== SUPPLIED TEXT ==
Life Counselor #5

(Reed’s Song of the Day: Should I Stay or Should I Go, by the Clash)

Not-So-NaNoWriMo word count: 23,651 words

 

I knew him… not well. I knew who he was. Tom. (SHOOT ME)

Okay, I know that’s not quite a fair quote to start you off with. Could be anyone on staff. But you know I’m talking about you, my constant encouragement to keep writing this stupid book about mental illness. The only person from O-staff I keep in good contact with (Sorry, Zack, Brianna, Aya).

I’ve been avoiding writing about you for a while. Well, I’ve been avoiding writing about most people for a while. It’s too damn hard to try to do this stuff, even when I’m not tired and hungry. But hey, life’s full of hard shit, right? And that’s actually a perfect segue into what I want to talk about.

You taught me more than I think you’ll allow me to give you credit for. You showed me a story so full of horrible shit that it still makes me shudder to think (and write) about. You taught me how evil the world can be to certain people who don’t deserve it, but just as importantly, you taught me that somehow, those people can bounce back. And you might not feel like you’re bouncing back, but compared to how I would be if I’d had your experiences… I admire you every day.

You taught me things that now have a permanent place inked onto my body. You taught me that sometimes, the best response is to just stop mothering and listen instead. You taught me that I don’t have to know the right answer all the time. That sometimes an arm around the shoulder is better than a billion blubbering words.

You taught me that life can be so much more serious than I pretend it is. You reminded me how goddamn lucky I am to have the familial relationships I do.

And honestly, you’re one of the main reasons I no longer think of feminism as a curse word. You’ve shown me what it means to care about social justice issues, and why every single person in this world should care about them just as much. Many of my friends would thank you for that, if they knew who you were.

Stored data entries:

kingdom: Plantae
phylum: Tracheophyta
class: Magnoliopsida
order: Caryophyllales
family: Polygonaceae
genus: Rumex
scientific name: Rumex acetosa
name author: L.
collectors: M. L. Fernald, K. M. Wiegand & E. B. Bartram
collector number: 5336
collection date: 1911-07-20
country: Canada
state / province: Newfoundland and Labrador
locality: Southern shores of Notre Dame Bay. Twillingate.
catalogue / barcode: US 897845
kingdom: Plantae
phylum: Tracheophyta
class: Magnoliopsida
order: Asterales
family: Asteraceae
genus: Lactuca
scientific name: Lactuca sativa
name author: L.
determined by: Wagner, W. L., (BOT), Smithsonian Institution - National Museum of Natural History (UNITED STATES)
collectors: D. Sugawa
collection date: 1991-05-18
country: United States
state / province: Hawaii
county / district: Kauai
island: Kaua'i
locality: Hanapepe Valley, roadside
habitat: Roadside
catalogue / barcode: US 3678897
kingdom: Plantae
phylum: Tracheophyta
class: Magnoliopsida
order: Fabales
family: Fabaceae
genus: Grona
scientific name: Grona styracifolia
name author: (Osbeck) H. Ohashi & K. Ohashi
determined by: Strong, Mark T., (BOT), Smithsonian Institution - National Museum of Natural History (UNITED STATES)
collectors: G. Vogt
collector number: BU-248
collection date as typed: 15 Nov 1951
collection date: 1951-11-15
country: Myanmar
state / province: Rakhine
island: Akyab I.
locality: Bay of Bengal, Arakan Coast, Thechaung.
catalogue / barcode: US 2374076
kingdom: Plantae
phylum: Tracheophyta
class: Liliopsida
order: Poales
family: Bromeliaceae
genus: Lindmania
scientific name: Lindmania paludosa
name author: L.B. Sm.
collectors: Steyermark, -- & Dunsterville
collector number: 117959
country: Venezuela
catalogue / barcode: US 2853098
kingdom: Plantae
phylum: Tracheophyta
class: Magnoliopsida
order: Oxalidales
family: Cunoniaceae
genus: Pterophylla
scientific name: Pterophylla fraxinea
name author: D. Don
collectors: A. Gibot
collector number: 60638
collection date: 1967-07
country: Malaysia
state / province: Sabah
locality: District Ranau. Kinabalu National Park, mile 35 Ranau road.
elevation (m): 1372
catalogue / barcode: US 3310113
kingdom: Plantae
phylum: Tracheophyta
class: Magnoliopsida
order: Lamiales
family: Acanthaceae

== WRITTEN TASK 1 ==
Print the passage of the Life Counselor post starting with "You taught me more" and going on through "you every day.".
== WRITTEN TASK 2 ==
According to the Life Counselor post, what is the song of the day?

== EXPECTED OUTPUT 1 ==
You taught me more than I think you’ll allow me to give you credit for. You showed me a story so full of horrible shit that it still makes me shudder to think (and write) about. You taught me how evil the world can be to certain people who don’t deserve it, but just as importantly, you taught me that somehow, those people can bounce back. And you might not feel like you’re bouncing back, but compared to how I would be if I’d had your experiences… I admire you every day.

== EXPECTED OUTPUT 2 ==
"Should I Stay or Should I Go," by the Clash.